= Given request =
Copy out every line of the material below word for word, keeping the same order.

= Entries =
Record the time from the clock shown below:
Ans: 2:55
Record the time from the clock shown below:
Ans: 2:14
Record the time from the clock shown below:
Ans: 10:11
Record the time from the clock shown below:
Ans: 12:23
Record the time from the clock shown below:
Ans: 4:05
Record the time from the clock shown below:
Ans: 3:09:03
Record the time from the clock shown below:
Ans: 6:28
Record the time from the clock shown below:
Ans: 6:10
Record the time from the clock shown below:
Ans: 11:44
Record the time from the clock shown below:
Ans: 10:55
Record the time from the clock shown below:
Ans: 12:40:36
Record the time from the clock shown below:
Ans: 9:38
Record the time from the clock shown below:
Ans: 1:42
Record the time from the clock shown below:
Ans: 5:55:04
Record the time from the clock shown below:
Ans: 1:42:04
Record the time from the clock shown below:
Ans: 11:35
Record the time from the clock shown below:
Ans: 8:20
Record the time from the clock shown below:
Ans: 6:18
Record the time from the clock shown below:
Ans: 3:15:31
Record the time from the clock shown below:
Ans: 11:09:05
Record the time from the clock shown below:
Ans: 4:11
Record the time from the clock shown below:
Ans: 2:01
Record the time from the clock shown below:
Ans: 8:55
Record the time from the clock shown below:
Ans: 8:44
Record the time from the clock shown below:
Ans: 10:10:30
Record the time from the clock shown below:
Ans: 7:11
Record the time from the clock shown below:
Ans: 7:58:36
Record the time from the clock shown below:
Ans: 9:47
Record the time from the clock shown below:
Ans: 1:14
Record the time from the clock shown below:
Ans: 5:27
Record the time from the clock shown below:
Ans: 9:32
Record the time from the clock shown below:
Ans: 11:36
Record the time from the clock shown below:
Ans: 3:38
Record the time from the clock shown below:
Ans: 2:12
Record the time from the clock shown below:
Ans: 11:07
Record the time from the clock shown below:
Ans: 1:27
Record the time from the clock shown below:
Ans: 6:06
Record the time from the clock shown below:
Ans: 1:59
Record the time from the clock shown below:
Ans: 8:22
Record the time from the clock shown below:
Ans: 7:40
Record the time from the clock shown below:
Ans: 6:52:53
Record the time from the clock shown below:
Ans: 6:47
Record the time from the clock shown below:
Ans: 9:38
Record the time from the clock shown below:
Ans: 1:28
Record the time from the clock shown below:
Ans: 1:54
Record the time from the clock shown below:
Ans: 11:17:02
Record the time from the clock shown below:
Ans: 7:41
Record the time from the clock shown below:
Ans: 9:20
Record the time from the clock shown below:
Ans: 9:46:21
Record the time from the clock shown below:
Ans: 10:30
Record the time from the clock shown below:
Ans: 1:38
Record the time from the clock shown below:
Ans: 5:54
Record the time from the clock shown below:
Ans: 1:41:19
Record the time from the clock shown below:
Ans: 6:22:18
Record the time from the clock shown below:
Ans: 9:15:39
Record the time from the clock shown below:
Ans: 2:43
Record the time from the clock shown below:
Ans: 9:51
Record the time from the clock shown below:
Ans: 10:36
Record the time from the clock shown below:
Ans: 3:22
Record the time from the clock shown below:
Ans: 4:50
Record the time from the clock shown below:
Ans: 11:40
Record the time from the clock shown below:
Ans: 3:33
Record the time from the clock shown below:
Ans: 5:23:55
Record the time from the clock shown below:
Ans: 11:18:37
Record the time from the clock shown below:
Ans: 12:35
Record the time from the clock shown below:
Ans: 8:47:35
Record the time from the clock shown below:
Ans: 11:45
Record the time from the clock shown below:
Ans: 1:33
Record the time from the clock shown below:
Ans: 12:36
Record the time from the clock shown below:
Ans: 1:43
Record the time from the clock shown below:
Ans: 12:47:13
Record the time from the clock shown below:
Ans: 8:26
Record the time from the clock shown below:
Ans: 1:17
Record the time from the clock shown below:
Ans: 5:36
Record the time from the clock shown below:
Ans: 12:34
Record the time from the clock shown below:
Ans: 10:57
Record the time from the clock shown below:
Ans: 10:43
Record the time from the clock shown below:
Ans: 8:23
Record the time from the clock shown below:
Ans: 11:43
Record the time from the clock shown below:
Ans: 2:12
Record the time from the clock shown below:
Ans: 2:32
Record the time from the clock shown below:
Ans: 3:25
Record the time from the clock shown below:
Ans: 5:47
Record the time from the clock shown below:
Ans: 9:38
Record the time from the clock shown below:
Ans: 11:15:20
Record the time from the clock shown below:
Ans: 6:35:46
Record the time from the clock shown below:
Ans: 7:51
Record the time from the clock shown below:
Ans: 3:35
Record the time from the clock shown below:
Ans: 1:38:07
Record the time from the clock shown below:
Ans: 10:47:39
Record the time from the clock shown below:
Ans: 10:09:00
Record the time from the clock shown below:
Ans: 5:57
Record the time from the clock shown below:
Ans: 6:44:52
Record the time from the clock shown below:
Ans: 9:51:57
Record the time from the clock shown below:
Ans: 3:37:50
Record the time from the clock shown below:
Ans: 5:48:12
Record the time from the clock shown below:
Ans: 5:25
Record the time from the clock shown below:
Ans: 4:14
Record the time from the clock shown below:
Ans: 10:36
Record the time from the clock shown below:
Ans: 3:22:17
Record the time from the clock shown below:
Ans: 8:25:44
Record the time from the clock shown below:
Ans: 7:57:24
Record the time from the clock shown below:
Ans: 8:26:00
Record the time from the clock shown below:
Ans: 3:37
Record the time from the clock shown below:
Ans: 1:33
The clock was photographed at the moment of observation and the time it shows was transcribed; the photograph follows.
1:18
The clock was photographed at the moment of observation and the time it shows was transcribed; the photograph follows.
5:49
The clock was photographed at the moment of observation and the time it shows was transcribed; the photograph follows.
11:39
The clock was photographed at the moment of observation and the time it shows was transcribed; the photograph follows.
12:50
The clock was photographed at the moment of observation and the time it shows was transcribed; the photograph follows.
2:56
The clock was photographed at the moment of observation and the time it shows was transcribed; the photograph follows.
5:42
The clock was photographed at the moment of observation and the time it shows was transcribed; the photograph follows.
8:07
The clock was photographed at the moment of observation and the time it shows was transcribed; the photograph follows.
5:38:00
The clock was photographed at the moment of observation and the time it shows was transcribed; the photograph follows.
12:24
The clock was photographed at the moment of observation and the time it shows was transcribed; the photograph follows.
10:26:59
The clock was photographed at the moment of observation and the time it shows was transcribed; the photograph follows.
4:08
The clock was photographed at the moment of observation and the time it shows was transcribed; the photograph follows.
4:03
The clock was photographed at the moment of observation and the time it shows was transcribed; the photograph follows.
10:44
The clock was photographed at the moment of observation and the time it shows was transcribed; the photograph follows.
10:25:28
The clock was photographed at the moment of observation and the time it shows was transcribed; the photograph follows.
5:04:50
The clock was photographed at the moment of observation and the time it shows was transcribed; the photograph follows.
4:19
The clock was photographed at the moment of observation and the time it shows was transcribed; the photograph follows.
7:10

= Answer to the exercise =
Record the time from the clock shown below:
Ans: 2:55
Record the time from the clock shown below:
Ans: 2:14
Record the time from the clock shown below:
Ans: 10:11
Record the time from the clock shown below:
Ans: 12:23
Record the time from the clock shown below:
Ans: 4:05
Record the time from the clock shown below:
Ans: 3:09:03
Record the time from the clock shown below:
Ans: 6:28
Record the time from the clock shown below:
Ans: 6:10
Record the time from the clock shown below:
Ans: 11:44
Record the time from the clock shown below:
Ans: 10:55
Record the time from the clock shown below:
Ans: 12:40:36
Record the time from the clock shown below:
Ans: 9:38
Record the time from the clock shown below:
Ans: 1:42
Record the time from the clock shown below:
Ans: 5:55:04
Record the time from the clock shown below:
Ans: 1:42:04
Record the time from the clock shown below:
Ans: 11:35
Record the time from the clock shown below:
Ans: 8:20
Record the time from the clock shown below:
Ans: 6:18
Record the time from the clock shown below:
Ans: 3:15:31
Record the time from the clock shown below:
Ans: 11:09:05
Record the time from the clock shown below:
Ans: 4:11
Record the time from the clock shown below:
Ans: 2:01
Record the time from the clock shown below:
Ans: 8:55
Record the time from the clock shown below:
Ans: 8:44
Record the time from the clock shown below:
Ans: 10:10:30
Record the time from the clock shown below:
Ans: 7:11
Record the time from the clock shown below:
Ans: 7:58:36
Record the time from the clock shown below:
Ans: 9:47
Record the time from the clock shown below:
Ans: 1:14
Record the time from the clock shown below:
Ans: 5:27
Record the time from the clock shown below:
Ans: 9:32
Record the time from the clock shown below:
Ans: 11:36
Record the time from the clock shown below:
Ans: 3:38
Record the time from the clock shown below:
Ans: 2:12
Record the time from the clock shown below:
Ans: 11:07
Record the time from the clock shown below:
Ans: 1:27
Record the time from the clock shown below:
Ans: 6:06
Record the time from the clock shown below:
Ans: 1:59
Record the time from the clock shown below:
Ans: 8:22
Record the time from the clock shown below:
Ans: 7:40
Record the time from the clock shown below:
Ans: 6:52:53
Record the time from the clock shown below:
Ans: 6:47
Record the time from the clock shown below:
Ans: 9:38
Record the time from the clock shown below:
Ans: 1:28
Record the time from the clock shown below:
Ans: 1:54
Record the time from the clock shown below:
Ans: 11:17:02
Record the time from the clock shown below:
Ans: 7:41
Record the time from the clock shown below:
Ans: 9:20
Record the time from the clock shown below:
Ans: 9:46:21
Record the time from the clock shown below:
Ans: 10:30
Record the time from the clock shown below:
Ans: 1:38
Record the time from the clock shown below:
Ans: 5:54
Record the time from the clock shown below:
Ans: 1:41:19
Record the time from the clock shown below:
Ans: 6:22:18
Record the time from the clock shown below:
Ans: 9:15:39
Record the time from the clock shown below:
Ans: 2:43
Record the time from the clock shown below:
Ans: 9:51
Record the time from the clock shown below:
Ans: 10:36
Record the time from the clock shown below:
Ans: 3:22
Record the time from the clock shown below:
Ans: 4:50
Record the time from the clock shown below:
Ans: 11:40
Record the time from the clock shown below:
Ans: 3:33
Record the time from the clock shown below:
Ans: 5:23:55
Record the time from the clock shown below:
Ans: 11:18:37
Record the time from the clock shown below:
Ans: 12:35
Record the time from the clock shown below:
Ans: 8:47:35
Record the time from the clock shown below:
Ans: 11:45
Record the time from the clock shown below:
Ans: 1:33
Record the time from the clock shown below:
Ans: 12:36
Record the time from the clock shown below:
Ans: 1:43
Record the time from the clock shown below:
Ans: 12:47:13
Record the time from the clock shown below:
Ans: 8:26
Record the time from the clock shown below:
Ans: 1:17
Record the time from the clock shown below:
Ans: 5:36
Record the time from the clock shown below:
Ans: 12:34
Record the time from the clock shown below:
Ans: 10:57
Record the time from the clock shown below:
Ans: 10:43
Record the time from the clock shown below:
Ans: 8:23
Record the time from the clock shown below:
Ans: 11:43
Record the time from the clock shown below:
Ans: 2:12
Record the time from the clock shown below:
Ans: 2:32
Record the time from the clock shown below:
Ans: 3:25
Record the time from the clock shown below:
Ans: 5:47
Record the time from the clock shown below:
Ans: 9:38
Record the time from the clock shown below:
Ans: 11:15:20
Record the time from the clock shown below:
Ans: 6:35:46
Record the time from the clock shown below:
Ans: 7:51
Record the time from the clock shown below:
Ans: 3:35
Record the time from the clock shown below:
Ans: 1:38:07
Record the time from the clock shown below:
Ans: 10:47:39
Record the time from the clock shown below:
Ans: 10:09:00
Record the time from the clock shown below:
Ans: 5:57
Record the time from the clock shown below:
Ans: 6:44:52
Record the time from the clock shown below:
Ans: 9:51:57
Record the time from the clock shown below:
Ans: 3:37:50
Record the time from the clock shown below:
Ans: 5:48:12
Record the time from the clock shown below:
Ans: 5:25
Record the time from the clock shown below:
Ans: 4:14
Record the time from the clock shown below:
Ans: 10:36
Record the time from the clock shown below:
Ans: 3:22:17
Record the time from the clock shown below:
Ans: 8:25:44
Record the time from the clock shown below:
Ans: 7:57:24
Record the time from the clock shown below:
Ans: 8:26:00
Record the time from the clock shown below:
Ans: 3:37
Record the time from the clock shown below:
Ans: 1:33
The clock was photographed at the moment of observation and the time it shows was transcribed; the photograph follows.
1:18
The clock was photographed at the moment of observation and the time it shows was transcribed; the photograph follows.
5:49
The clock was photographed at the moment of observation and the time it shows was transcribed; the photograph follows.
11:39
The clock was photographed at the moment of observation and the time it shows was transcribed; the photograph follows.
12:50
The clock was photographed at the moment of observation and the time it shows was transcribed; the photograph follows.
2:56
The clock was photographed at the moment of observation and the time it shows was transcribed; the photograph follows.
5:42
The clock was photographed at the moment of observation and the time it shows was transcribed; the photograph follows.
8:07
The clock was photographed at the moment of observation and the time it shows was transcribed; the photograph follows.
5:38:00
The clock was photographed at the moment of observation and the time it shows was transcribed; the photograph follows.
12:24
The clock was photographed at the moment of observation and the time it shows was transcribed; the photograph follows.
10:26:59
The clock was photographed at the moment of observation and the time it shows was transcribed; the photograph follows.
4:08
The clock was photographed at the moment of observation and the time it shows was transcribed; the photograph follows.
4:03
The clock was photographed at the moment of observation and the time it shows was transcribed; the photograph follows.
10:44
The clock was photographed at the moment of observation and the time it shows was transcribed; the photograph follows.
10:25:28
The clock was photographed at the moment of observation and the time it shows was transcribed; the photograph follows.
5:04:50
The clock was photographed at the moment of observation and the time it shows was transcribed; the photograph follows.
4:19
The clock was photographed at the moment of observation and the time it shows was transcribed; the photograph follows.
7:10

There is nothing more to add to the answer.